I've experimented with various approaches using jq
in combination with Python, but performance remains an issue.
Here are some of the methods I've tried:
Direct indexing:
jq -c '.[100000]' Movies.json
Slurping and indexing:
jq --slurp '.[0].[100000]' Movies.json
Using nth()
:
jq -c 'nth(100000; .[])' Movies.json
While these methods seem to work, they are too slow for my requirements. I've also tried using streams, which significantly improves performance:
jq -cn --stream 'nth(100000; fromstream(1|truncate_stream(inputs)))' Movies.json
However, as the index increases, so does the retrieval time, which I suspect is due to how streaming operates.

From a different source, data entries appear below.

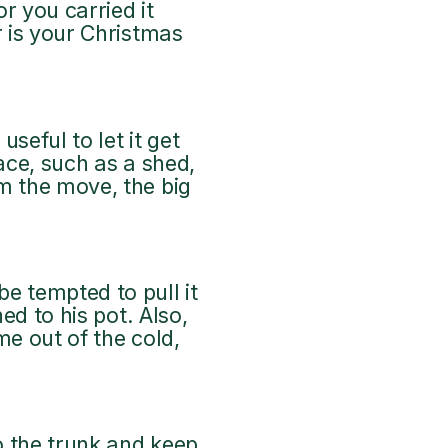
or you carried it
r is your Christmas
seful to let it get
ace, such as a shed,
m the move, the big
e tempted to pull it
ed to his pot. Also,
me out of the cold,
to the trunk and keep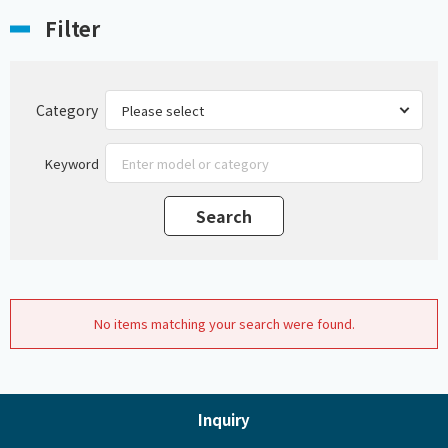
Filter
Category
Keyword
No items matching your search were found.
Inquiry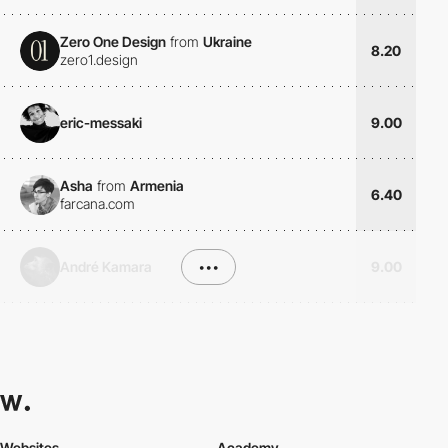
Zero One Design
from
Ukraine
8.20
zero1.design
eric-messaki
9.00
Asha
from
Armenia
6.40
farcana.com
André Kamara
•••
9.00
Websites
Academy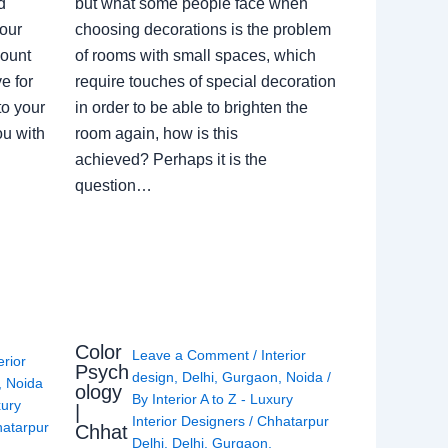
d
but what some people face when
our
choosing decorations is the problem
count
of rooms with small spaces, which
e for
require touches of special decoration
to your
in order to be able to brighten the
ou with
room again, how is this
achieved? Perhaps it is the
question…
Color
Leave a Comment
/
Interior
erior
Psych
design
,
Delhi
,
Gurgaon
,
Noida
/
,
Noida
ology
By
Interior A to Z - Luxury
xury
|
Interior Designers
/
Chhatarpur
atarpur
Chhat
Delhi
,
Delhi
,
Gurgaon
,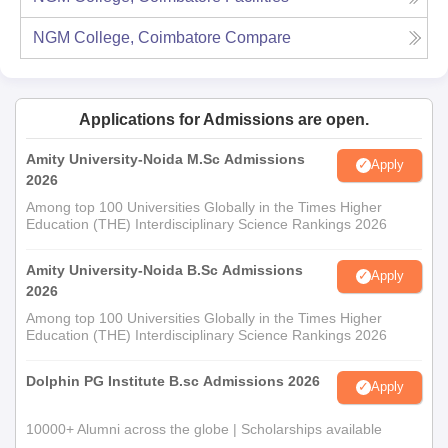
NGM College, Coimbatore
Compare
Applications for Admissions are open.
Amity University-Noida M.Sc Admissions
Apply
2026
Among top 100 Universities Globally in the Times Higher
Education (THE) Interdisciplinary Science Rankings 2026
Amity University-Noida B.Sc Admissions
Apply
2026
Among top 100 Universities Globally in the Times Higher
Education (THE) Interdisciplinary Science Rankings 2026
Dolphin PG Institute B.sc Admissions 2026
Apply
10000+ Alumni across the globe | Scholarships available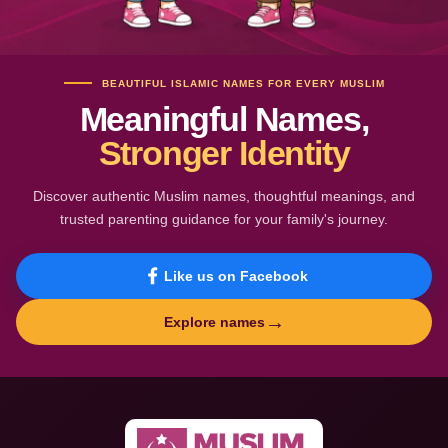
BEAUTIFUL ISLAMIC NAMES FOR EVERY MUSLIM
Meaningful Names,
Stronger Identity
Discover authentic Muslim names, thoughtful meanings, and
trusted parenting guidance for your family's journey.
Like us on Facebook
→
Explore names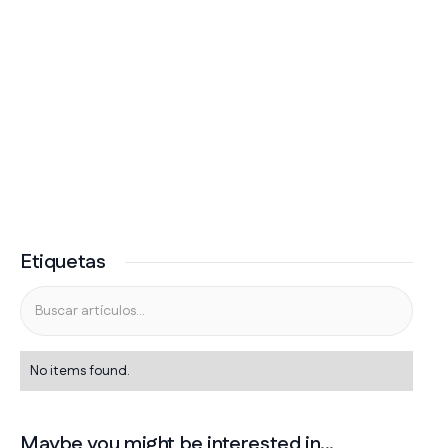
Etiquetas
No items found.
Maybe you might be interested in...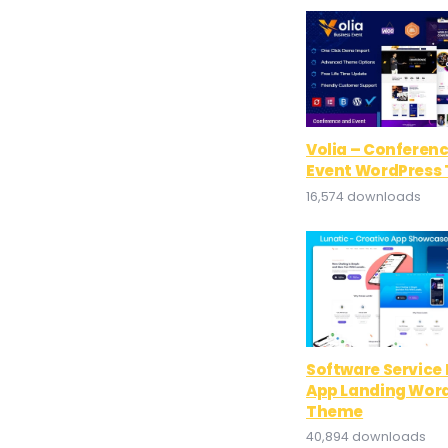
Volia – Conferen
Event WordPress
16,574 downloads
Software Service 
App Landing Wor
Theme
40,894 downloads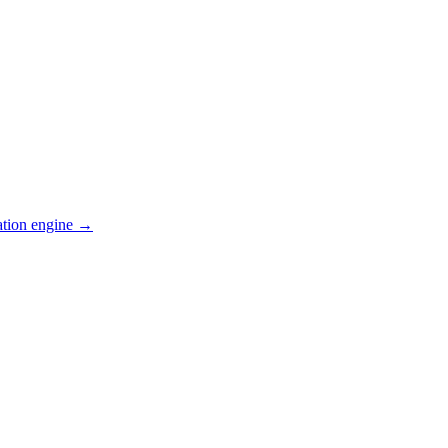
ation engine →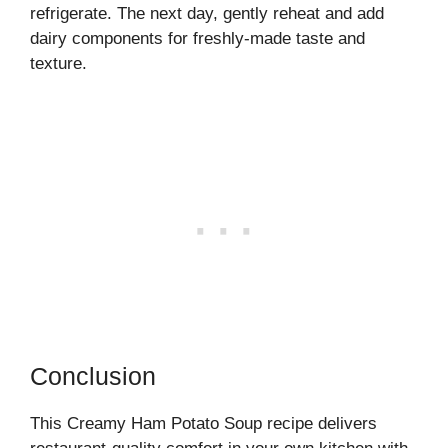
refrigerate. The next day, gently reheat and add
dairy components for freshly-made taste and
texture.
Conclusion
This Creamy Ham Potato Soup recipe delivers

I understand that one option is to divide the file into chunks, but I'd rather avoid creating additional files by doing so.
JSON structure example:
[
{
"Item": {
"Name": "Darkest Legend",
"Year": 1992,
"Genre": ["War"],
"Director": "Sherill Eal Eisenberg",
"Producer": "Arabella Orth",
"Screenplay": ["Octavia Delmer"],
"Cast": ["Johanna Azar", "..."],
"Runtime": 161,
"Rate": "9.0",
"Description": "Robin Northrop Cymbre",
"Reviews": "Gisela Seumas"
},
"Similars": [
{
"Name": "Smooth of Edge",
"Year": 1985,
"Genre": ["Western"],
"Director": "Vitoria Eustacia",
"Producer": "Auguste Jamaal Corry",
"Screenplay": ["Jaquenette Lance Gibe"],
"Cast": ["Althea Nicole", "..."],
"Runtime": 96,
"Rate": "6.5",
"Description": "Ashlan Grobe",
"Reviews": "Annnora Vasquez"
}
]
},
...
]
How could I improve the efficiency of object retrieval from such a large array?

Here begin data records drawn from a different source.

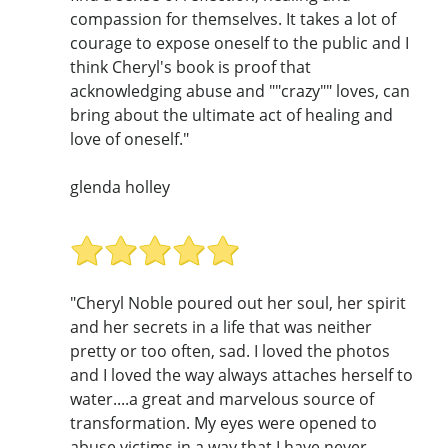
compassion for themselves. It takes a lot of
courage to expose oneself to the public and I
think Cheryl's book is proof that
acknowledging abuse and ""crazy"" loves, can
bring about the ultimate act of healing and
love of oneself."
glenda holley
"Cheryl Noble poured out her soul, her spirit
and her secrets in a life that was neither
pretty or too often, sad. I loved the photos
and I loved the way always attaches herself to
water....a great and marvelous source of
transformation. My eyes were opened to
abuse victims in a way that I have never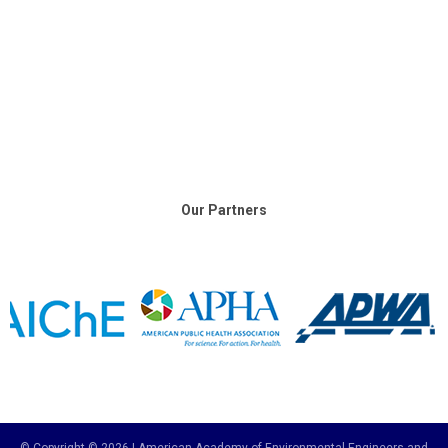
Our Partners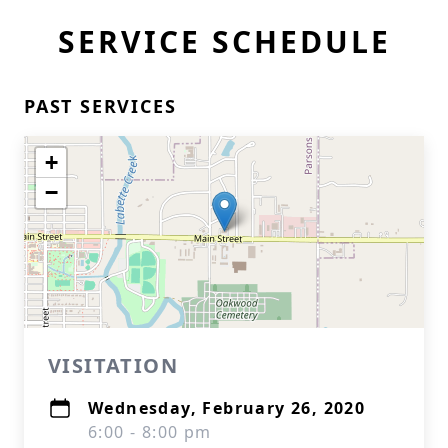
SERVICE SCHEDULE
PAST SERVICES
+
−
VISITATION
Wednesday, February 26, 2020
6:00 - 8:00 pm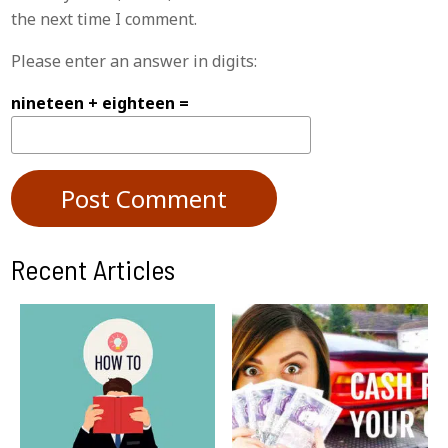
the next time I comment.
Please enter an answer in digits:
nineteen + eighteen =
Recent Articles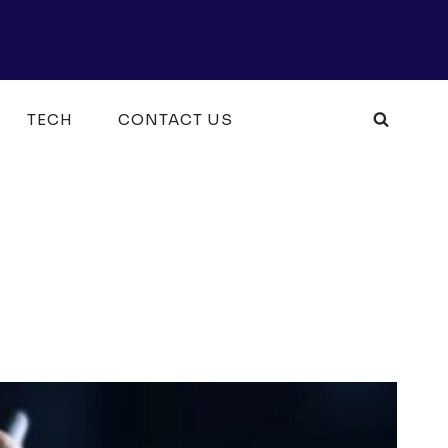
TECH
CONTACT US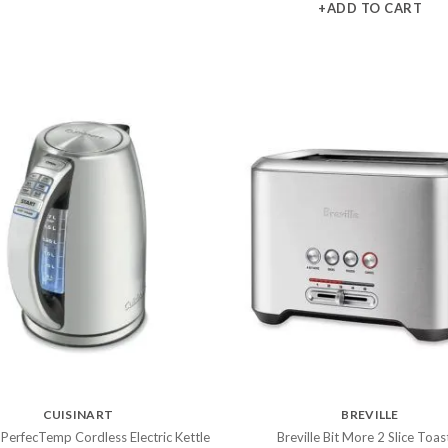
+ADD TO CART
CUISINART
BREVILLE
 PerfecTemp Cordless Electric Kettle
Breville Bit More 2 Slice Toas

If you don't want to create an intermediary file or database (e.g. along the lines suggested by @pmf) but want something that's faster than jq --stream
, then consider the "JSON Machine"-based command-line program named jm (or the similar Python-based program named jm.py
). Assuming input.json
contains a JSON array and you just want the 1000th item, you could write:
jm --limit 1000 input.json | sed -n '$p'
or
jm.py --limit 1000 input.json | sed -n '$p'
The reason these should generally be (slightly?) faster than using jq --stream
is that JSON Machine does precisely what is needed here: minimally parse the top-level array with a view to "splatting" it.
Here is a performance summary (in increasing order of u+s times) for a file, 1e7.json, consisting of an array of 1e7 objects:
u+s(secs) mrss
jm.py --limit 100000 | sed -n '$p' 1.16 15163392
jm --limit 100000 | sed -n '$p' 1.9 15532032
gojq -n --stream ...skimpy... 2.54 10375168
jq -n --stream ...skimpy... 3.3 1826816
gojq -n --stream ... 4.47 189091840
jq -n --stream ... 5.41 1843200
jsonpointer /99999 17.8 4636860416
where ...
is the jq program:
nth(99999; fromstream( inputs|(.[0] |= .[1:]) | select(. != [[]]) ))
and the skimpy program is:
nth(99999; fromstream(1|tostream(inputs)))
For reference:
$ /usr/bin/time -lp jq length 1e7.json
10000000
user 44.65
sys 9.38
5196390400 maximum resident set size
Disclosure: I am the author of the jm and jm.py scripts.